After a while Dovka got bored and started a conversation about remixes. Somebody chewed gum, offered the pack to the others. A girl slapped at a bug on her arm, flicked it off. It was all so ordinary. Just a to-do list that included murder. And I wondered what had happened, what flipped that switch in the human brain that allowed people to rationalize atrocities, whether it was racism or terrorism or genocide or drowning people you’d shared wine with, their pockets heavy with stones you picked up yourself and put there.
Under the water I felt Isabel grasping my hand, and I was glad for the feel of it. Seemed the only thing I could be sure of right now. “S-sorry I p-put that Celine Dion ringtone on your phone that time,” she said.
“That was you?”
“Yeah.”
“You suck.”
“Yeah.” She bit off her laugh when it became a cry.

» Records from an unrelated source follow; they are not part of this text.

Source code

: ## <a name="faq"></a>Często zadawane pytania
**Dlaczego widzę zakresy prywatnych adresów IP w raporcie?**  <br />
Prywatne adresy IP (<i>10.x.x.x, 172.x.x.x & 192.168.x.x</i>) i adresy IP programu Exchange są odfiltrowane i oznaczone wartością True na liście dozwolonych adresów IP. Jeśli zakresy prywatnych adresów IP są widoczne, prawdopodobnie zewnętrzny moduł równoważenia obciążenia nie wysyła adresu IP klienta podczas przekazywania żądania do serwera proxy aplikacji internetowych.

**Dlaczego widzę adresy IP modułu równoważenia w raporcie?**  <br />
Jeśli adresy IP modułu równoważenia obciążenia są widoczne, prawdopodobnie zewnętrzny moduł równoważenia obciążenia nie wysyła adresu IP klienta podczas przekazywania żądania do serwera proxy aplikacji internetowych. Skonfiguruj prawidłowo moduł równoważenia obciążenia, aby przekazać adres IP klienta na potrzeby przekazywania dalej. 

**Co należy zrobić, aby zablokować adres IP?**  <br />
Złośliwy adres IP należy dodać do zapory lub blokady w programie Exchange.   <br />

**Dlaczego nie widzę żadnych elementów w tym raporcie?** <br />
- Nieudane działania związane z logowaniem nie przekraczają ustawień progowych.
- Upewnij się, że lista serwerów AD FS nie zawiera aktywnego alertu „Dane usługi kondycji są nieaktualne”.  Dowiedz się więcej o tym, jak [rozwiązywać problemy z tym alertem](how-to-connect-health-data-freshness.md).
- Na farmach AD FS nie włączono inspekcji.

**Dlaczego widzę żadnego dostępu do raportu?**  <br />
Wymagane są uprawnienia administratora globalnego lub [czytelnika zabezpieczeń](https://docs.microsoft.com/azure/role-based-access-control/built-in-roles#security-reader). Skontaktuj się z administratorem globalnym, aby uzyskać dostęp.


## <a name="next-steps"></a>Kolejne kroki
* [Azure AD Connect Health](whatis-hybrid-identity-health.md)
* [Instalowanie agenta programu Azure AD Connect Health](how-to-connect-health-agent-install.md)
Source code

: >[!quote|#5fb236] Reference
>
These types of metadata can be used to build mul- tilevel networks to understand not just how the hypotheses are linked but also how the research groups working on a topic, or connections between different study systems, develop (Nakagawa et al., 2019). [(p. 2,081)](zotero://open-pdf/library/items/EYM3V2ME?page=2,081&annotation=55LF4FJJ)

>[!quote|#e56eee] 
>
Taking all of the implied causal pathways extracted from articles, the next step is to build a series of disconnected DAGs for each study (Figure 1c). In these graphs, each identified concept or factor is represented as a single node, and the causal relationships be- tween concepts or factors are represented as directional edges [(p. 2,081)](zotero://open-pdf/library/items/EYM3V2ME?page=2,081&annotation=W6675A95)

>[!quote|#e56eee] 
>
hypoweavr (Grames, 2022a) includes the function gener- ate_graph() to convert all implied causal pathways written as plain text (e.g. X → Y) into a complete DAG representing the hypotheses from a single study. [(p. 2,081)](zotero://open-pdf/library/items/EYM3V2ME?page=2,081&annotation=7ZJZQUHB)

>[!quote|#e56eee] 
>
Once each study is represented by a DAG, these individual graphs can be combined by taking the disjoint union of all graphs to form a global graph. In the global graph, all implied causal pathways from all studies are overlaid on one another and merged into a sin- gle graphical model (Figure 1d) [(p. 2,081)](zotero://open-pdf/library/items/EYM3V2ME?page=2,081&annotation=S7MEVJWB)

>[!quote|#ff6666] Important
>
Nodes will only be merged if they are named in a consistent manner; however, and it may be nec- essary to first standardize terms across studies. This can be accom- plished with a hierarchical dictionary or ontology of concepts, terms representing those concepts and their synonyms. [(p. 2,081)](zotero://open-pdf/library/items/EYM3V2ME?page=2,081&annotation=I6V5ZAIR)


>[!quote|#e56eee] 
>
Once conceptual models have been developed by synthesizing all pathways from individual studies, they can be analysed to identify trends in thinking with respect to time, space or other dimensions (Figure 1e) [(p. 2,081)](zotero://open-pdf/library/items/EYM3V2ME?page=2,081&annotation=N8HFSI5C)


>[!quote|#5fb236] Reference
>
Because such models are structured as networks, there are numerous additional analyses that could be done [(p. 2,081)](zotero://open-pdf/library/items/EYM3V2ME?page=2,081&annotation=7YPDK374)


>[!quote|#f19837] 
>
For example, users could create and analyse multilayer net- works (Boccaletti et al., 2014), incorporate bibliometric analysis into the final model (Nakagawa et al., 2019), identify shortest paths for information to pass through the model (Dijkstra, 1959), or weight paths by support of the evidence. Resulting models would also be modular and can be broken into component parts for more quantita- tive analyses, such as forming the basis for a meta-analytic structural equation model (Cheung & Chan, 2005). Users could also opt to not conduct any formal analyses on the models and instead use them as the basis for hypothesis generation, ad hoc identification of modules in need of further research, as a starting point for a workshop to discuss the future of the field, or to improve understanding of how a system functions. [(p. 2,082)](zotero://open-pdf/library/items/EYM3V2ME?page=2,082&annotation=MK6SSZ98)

Suddenly Mariana stood at attention, motioned to the others. “It’s happening,”
The fog thickened and there was a strong smell, like sulfur, that made me feel as if I were choking. Bubbles appeared on the surface of the lake, and it was noticeably warmer. Uncomfortable, like a sauna. The mud beneath our feet seemed to give way a bit. Baz was in only neck deep, but Isabel’s mouth dropped below the waterline, and I wasn’t far behind her. She snapped her head back, trying desperately to keep her nose free, and Baz and I pushed against her as best we could to keep her upright. But it was hard with our hands tied behind our backs. Isabel panicked and nearly brought us down with her thrashing.